The case, which at one time included more than a third of South Carolina's public school districts among the plaintiffs, is about equity in school funding and opportunity. The gist of the case is that the state has not fulfilled its responsibilities to deliver a “minimally adequate” education to all children when it failed to provide extra funding for poor districts. The theory is that poor districts don't need just the same state funding as wealthy districts; they need more because they cannot raise the local funds — mostly through property taxes — needed to make up the difference.
The argument makes some sense — if one concedes that more money always buys better educational performance. But not everyone agrees with that point. And even if they did, the case is confusing because there is no certain measure of “adequate” nor a perfect formula for directing the deployment of state funds. What's more, the landscape is very different from when the suit was filed in 1993. Some of the districts have seen some funding improvements, and the Great Recession has changed the way the state funds schools — as well as just about everything else. State formulas put in place 30 and 40 years ago have been rendered useless by the current economic situation.

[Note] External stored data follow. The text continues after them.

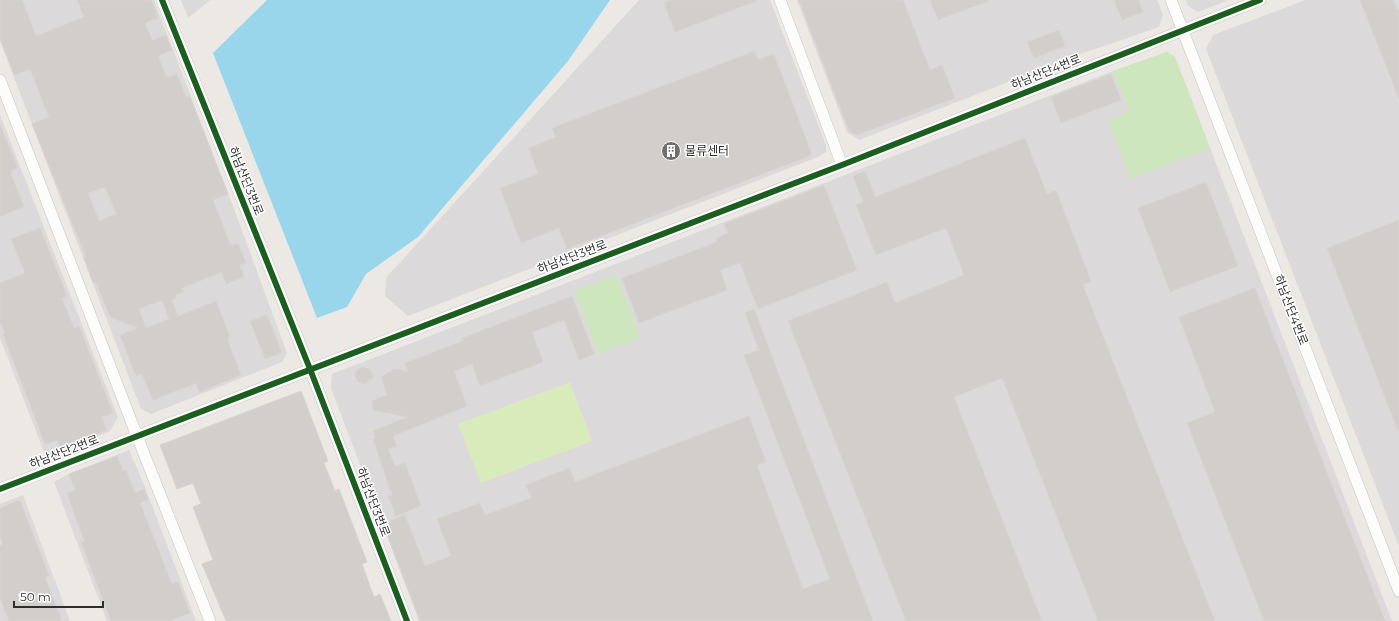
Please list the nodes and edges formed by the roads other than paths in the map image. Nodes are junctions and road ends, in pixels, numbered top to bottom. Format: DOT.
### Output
graph roads {
  1 [pos="162,0"];
  2 [pos="780,0"];
  3 [pos="1171,0"];
  4 [pos="1260,0"];
  5 [pos="1182,29"];
  6 [pos="0,80"];
  7 [pos="842,165"];
  8 [pos="310,369"];
  9 [pos="137,436"];
  10 [pos="0,489"];
  11 [pos="1399,592"];
  12 [pos="210,621"];
  13 [pos="407,621"];
  1 -- 8 [label="street, 하남산단3번로"];
  2 -- 7 [label="street"];
  3 -- 5 [label="street, 하남산단4번로"];
  4 -- 5 [label="street, 하남산단4번로"];
  5 -- 7 [label="street, 하남산단4번로"];
  5 -- 11 [label="street, 하남산단4번로"];
  6 -- 9 [label="street"];
  7 -- 8 [label="street, 하남산단3번로"];
  8 -- 9 [label="street, 하남산단3번로"];
  8 -- 13 [label="street, 하남산단3번로"];
  9 -- 10 [label="street, 하남산단2번로"];
  9 -- 12 [label="street"];
}
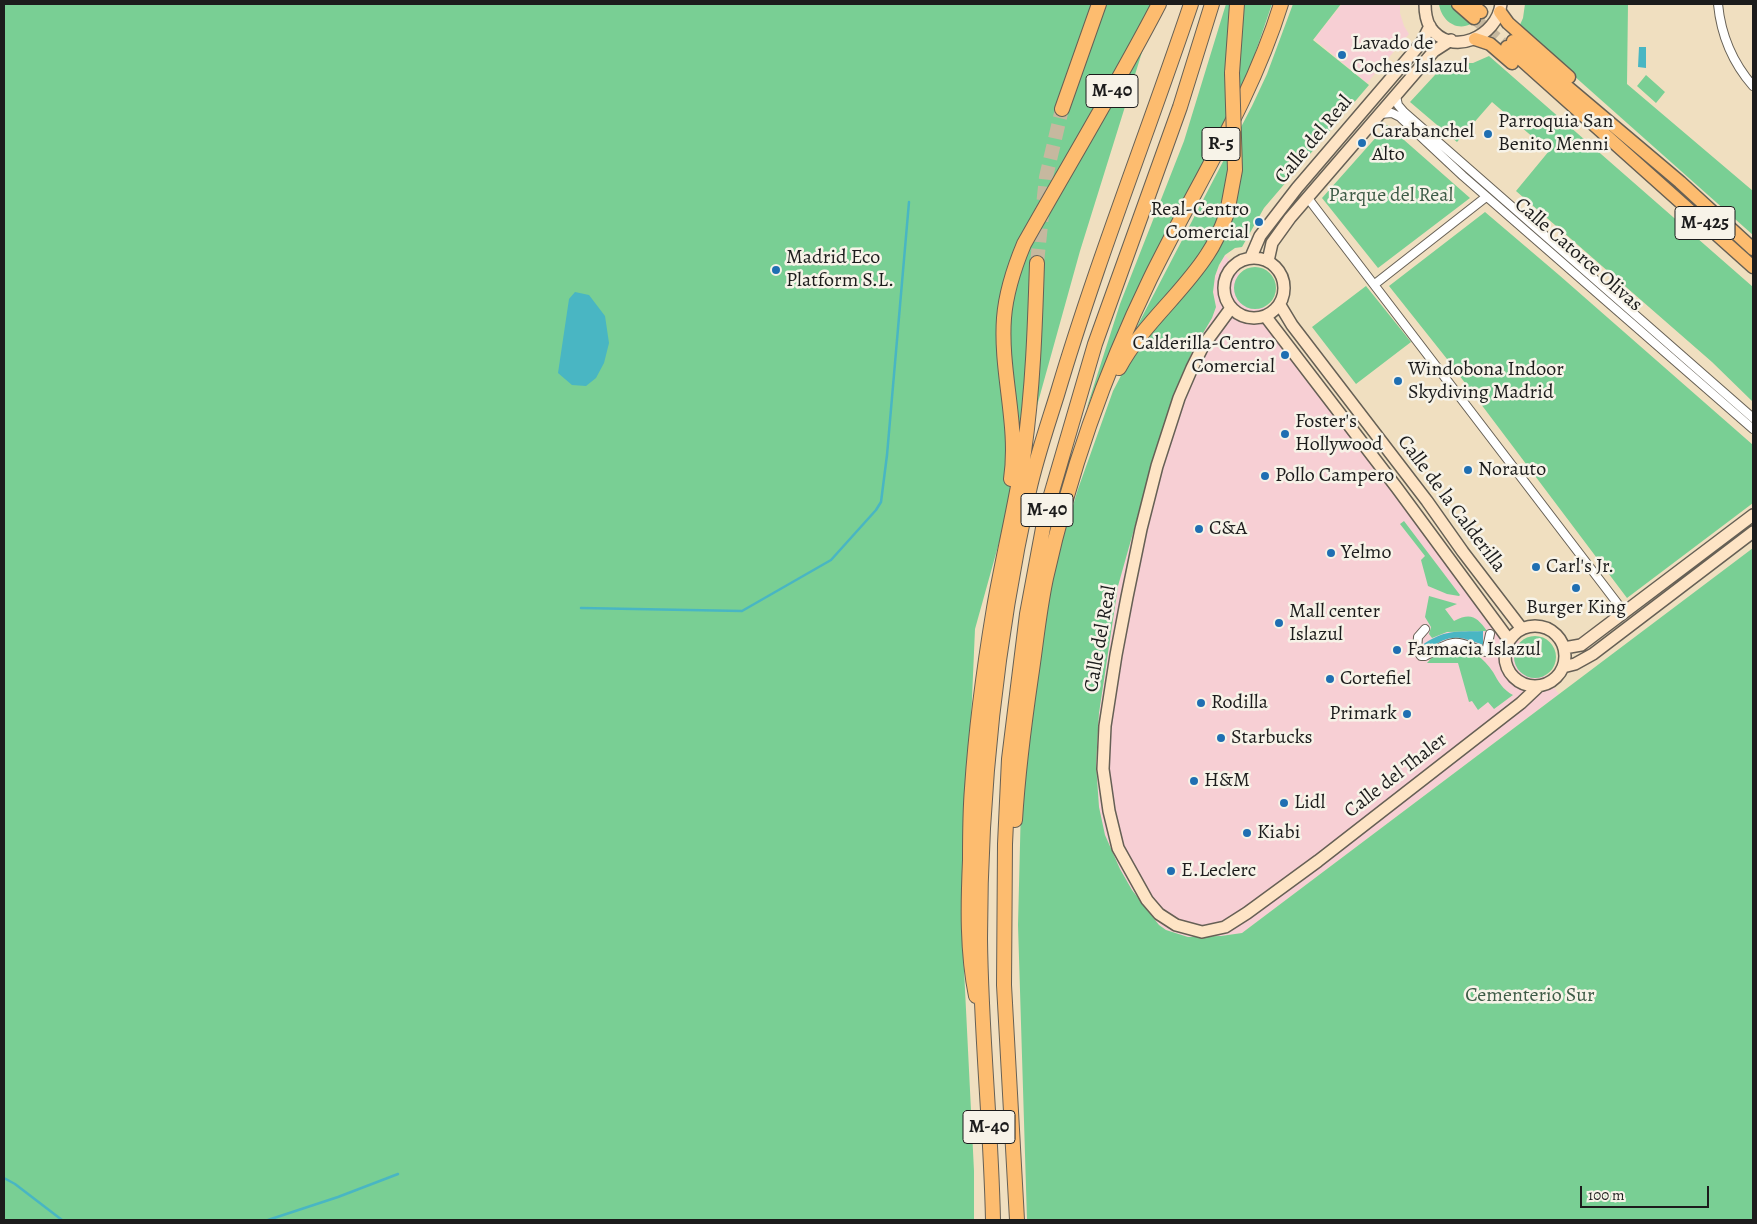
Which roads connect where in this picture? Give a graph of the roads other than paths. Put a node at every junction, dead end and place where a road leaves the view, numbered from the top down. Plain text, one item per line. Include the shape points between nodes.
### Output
1 (1099, 4) edge
2 (1159, 4) edge
3 (1191, 4) edge
4 (1212, 4) edge
5 (1237, 4) edge
6 (1281, 4) edge
7 (1424, 4) edge
8 (1458, 4) edge
9 (1718, 4) edge
10 (1500, 8) edge
11 (1475, 11) tunnel mouth
12 (1430, 26) junction
13 (1475, 39) junction
14 (1451, 40) junction
15 (1753, 86) edge
16 (1396, 96) junction
17 (1062, 109) tunnel mouth
18 (1380, 114) junction
19 (1656, 180) junction
20 (1680, 182) junction
21 (1307, 197) junction
22 (1486, 197) junction
23 (1753, 249) edge
24 (1251, 258) junction
25 (1268, 260) junction
26 (1037, 263) tunnel mouth
27 (1753, 267) edge
28 (1375, 284) junction
29 (1280, 306) junction
30 (1231, 308) junction
31 (1266, 317) junction
32 (1753, 418) edge
33 (1753, 429) edge
34 (1067, 498) junction
35 (1753, 515) edge
36 (1753, 532) edge
37 (1624, 612) junction
38 (1425, 629) dead end
39 (1522, 629) junction
40 (1490, 634) dead end
41 (1509, 640) junction
42 (1564, 648) junction
43 (1564, 667) junction
44 (1539, 686) junction
45 (980, 705) junction
46 (1225, 927) joint
47 (984, 1034) junction
48 (1008, 1041) junction
49 (993, 1220) edge
50 (1017, 1220) edge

The ruling now focuses on just eight districts, three of which are in the Pee Dee. Weirdly, the Abbeville district is no longer a key part of the suit, though it still bears that name. The districts at the heart of the matter now are: Allendale, Dillon 4, Florence 4 (Timmonsville) Hampton 2, Jasper, Lee, Marion 7 and Orangeburg 3. Marion 7 is now part of a consolidated Marion County — a changed situation within the case's overall changes.
The original lower court decision that brought the case to the supremes was something of a mess. The judge there eventually ruled that the state had provided minimally adequate education — not exactly a high standard — in all areas except preschool education. That sounded like a call to create a statewide 4K — or younger — program, but since the case has been on appeal to the higher court for five years, whatever clarity existed then no longer does.
The case was re-argued, with new conditions taken into account, in September. A ruling could pop out of the supremes' oven at almost any time.
Whatever the court says is likely to create ripples in state government, but an adverse ruling against the state could really upset the apple cart. [Sen. John Courson, R-Columbia, Senate president pro tem] opined last week that such a ruling could leave the legislature in session “until Thanksgiving.”
Notably, he did not specify Thanksgiving of 2013.
The funding equity question is astonishingly complex. To imagine that the court, or the state, might address that in any meaningful way stretches credibility to the breaking point.
But some good might come out of the ruling all the same. South Carolina almost certainly isn't addressing school funding in an adequate manner — most state-by-state funding comparisons put S.C. in the middle of the pack — and the method used to determine the annual amounts is a dictionary-perfect description of the term “Byzantine.” The problems inherent in this situation are obvious to most. But in spite of that, it's unlikely the state would change the scope, or the manner, of school funding without some outside impetus.
A final, immutable ruling in the Abbeville case might just serve that role, forcing the state's hand on a critical matter.
That might not be worth a 19-year wait, but it would be worth something.